Changing the Kernel During Training Leads to Double Descent in Kernel Regression
This addresses the need for improved generalization and efficiency in kernel methods and neural networks, offering a novel training strategy that circumvents model selection.
The paper tackles the problem of kernel regression by proposing to decrease kernel bandwidth during training, which leads to double descent behavior and benign overfitting, outperforming constant-bandwidth methods on real and synthetic data and reducing iterations in neural networks.
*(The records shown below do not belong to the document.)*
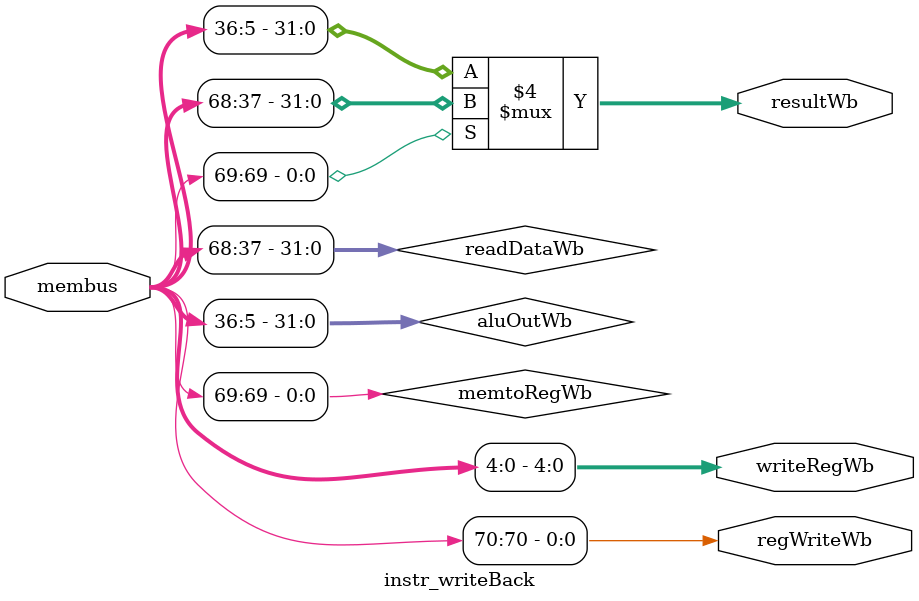
<source format=v>
module instr_writeBack (membus, regWriteWb,
						writeRegWb, resultWb);
	

	input [70:0] membus;
	
	output regWriteWb;
	output [4:0] writeRegWb;
	output [31:0 ]resultWb;

	wire memtoRegWb;
	wire [31:0] aluOutWb;
	wire [31:0] readDataWb;
	reg [31:0] resultWb;
	
	//decode the membus
	assign writeRegWb = membus[4:0];
	assign aluOutWb = membus[36:5];
 	assign readDataWb = membus[68:37];
	assign memtoRegWb = membus[69];
	assign regWriteWb = membus[70];
	
	//fifth pipeline - write back to the register file
	always @ (memtoRegWb, readDataWb, aluOutWb) 
	begin
		if(memtoRegWb == 1'b1)
			resultWb = readDataWb;
		else
			resultWb = aluOutWb;
	end
	
endmodule

</source>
We investigate changing the bandwidth of a translational-invariant kernel during training when solving kernel regression with gradient descent. We present a theoretical bound on the out-of-sample generalization error that advocates for decreasing the bandwidth (and thus increasing the model complexity) during training. We further use the bound to show that kernel regression exhibits a double descent behavior when the model complexity is expressed as the minimum allowed bandwidth during training. Decreasing the bandwidth all the way to zero results in benign overfitting, and also circumvents the need for model selection. We demonstrate the double descent behavior on real and synthetic data and also demonstrate that kernel regression with a decreasing bandwidth outperforms that of a constant bandwidth, selected by cross-validation or marginal likelihood maximization. We finally apply our findings to neural networks, demonstrating that by modifying the neural tangent kernel (NTK) during training, making the NTK behave as if its bandwidth were decreasing to zero, we can make the network overfit more benignly, and converge in fewer iterations.